We stayed river left and followed last year’s minor stream, speculating as to whether it would eventually take over the river. I took a woolly bugger out for swimming lessons in a few promising locations. Then I snagged it on an underwater stump — more littering. My husband, the sinker, fished from a log above another scary pool. I passed him and stopped to study the water. We had never walked this far north, and we were entering new territory.

Below the pool, the river widened, still holding a good current but shallower now — a casual wade. A small fish flipped at the junction of two braids. I sloshed out to an island and sat down, just watching. A cloud of tiny, pale insects fluttered over the surface of the water. Another fish jumped, then another. By the time I counted 10 or 12, I was snipping monofilament and scanning my fly selection. Now I wanted to fish.

It was a relief when I made my first cast. That was more like it — thistledown. My drift was OK. I made several more casts into what appeared to be a feeding frenzy. The fish ignored my pretty little purple haze, which was starting to look huge next to the real bugs.

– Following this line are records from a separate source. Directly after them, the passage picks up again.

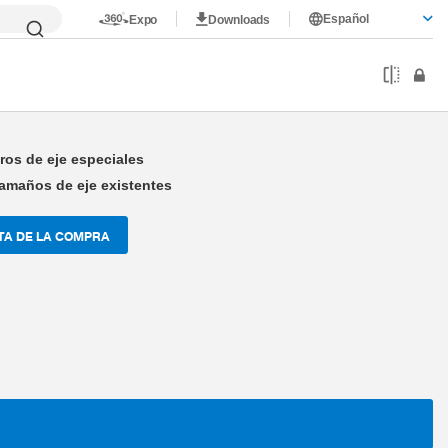
Español
Expo
Downloads
ualizaciones
Diámetro especial
ros de eje especiales
 tamaños de eje existentes
TA DE LA COMPRA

“My fly’s too big,” I told Tony, who had waded over to watch the action. “Use the smallest one you have.” I was already preparing for disappointment. This was the first surface feeding I had witnessed all day. By the time I swapped out my fly, it might be over.

But Tony was much faster — one advantage of spending a disproportionate amount of his life fly fishing. He quickly replaced his fly with a pale morning dun and handed over the fly rod.

“Here, take mine. I’ll tie on another one for you.” What a guy. But I noticed something strange about the way he had rigged the rod, with a scrap of tippet maybe 18 inches long between the fly and leader. I held it up.

“What happened?”

“I got lazy. You said to hurry.”

I had never fished that fly rod, an expensive colossus that spent most of its time on our bookcase. It was worthless on the creeks and likely to come to grief on the river. I didn’t want to be the one who tripped over it and turned it into a pricey recycling project. On my first cast, I said, “Wow.” What power.

With the scrubby tippet, my line kept getting bogged down, but I held the rod up like a cell phone tower to keep a natural-looking drift. And it worked. Two or three casts, and my fly disappeared in the mouth of a fish. I set the hook. Tony yelled. I yelled. “Finally!” I reeled it in.

The rainbow was small, about 8 or 10 inches, and not the prettiest fish, though I wouldn’t call it ugly. I couldn’t comment on its mental state. I held it gently and let it go with deep gratitude. And I kept fishing. Five minutes later, I caught another rainbow, my second fish. I had to use my actual forceps to remove the fly. Tony caught a fish too. And then it was time to leave.

On the hike back to the car, I ripped a 2-inch hole in my waders, but even a damp leg could not erase my smile.